Provided records
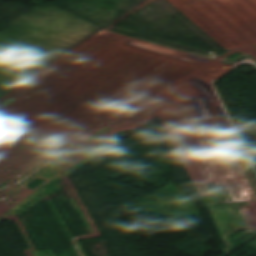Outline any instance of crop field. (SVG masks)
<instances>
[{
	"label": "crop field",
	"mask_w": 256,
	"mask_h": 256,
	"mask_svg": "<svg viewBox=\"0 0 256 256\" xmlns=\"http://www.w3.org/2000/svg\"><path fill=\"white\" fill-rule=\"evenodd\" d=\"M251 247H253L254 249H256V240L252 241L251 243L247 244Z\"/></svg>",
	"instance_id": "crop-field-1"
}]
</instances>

...

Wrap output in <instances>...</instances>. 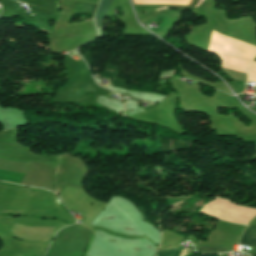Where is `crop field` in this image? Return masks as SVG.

Exercise task
Output the rows between the lines holding "Outline any instance" and "247H253L254 249H256V240L252 241L251", inclusive, as a Markdown table with columns No. and Text, one line per row and blank lines omitted. Leave the pictures out.

Output for this task
| No. | Text |
|---|---|
| 1 | Outline any instance of crop field. (SVG masks) |
| 2 | <instances> |
| 3 | [{ |
| 4 | 	"label": "crop field", |
| 5 | 	"mask_w": 256, |
| 6 | 	"mask_h": 256, |
| 7 | 	"mask_svg": "<svg viewBox=\"0 0 256 256\" xmlns=\"http://www.w3.org/2000/svg\"><path fill=\"white\" fill-rule=\"evenodd\" d=\"M251 247H253L254 249H256V240L252 241L251 243L247 244Z\"/></svg>", |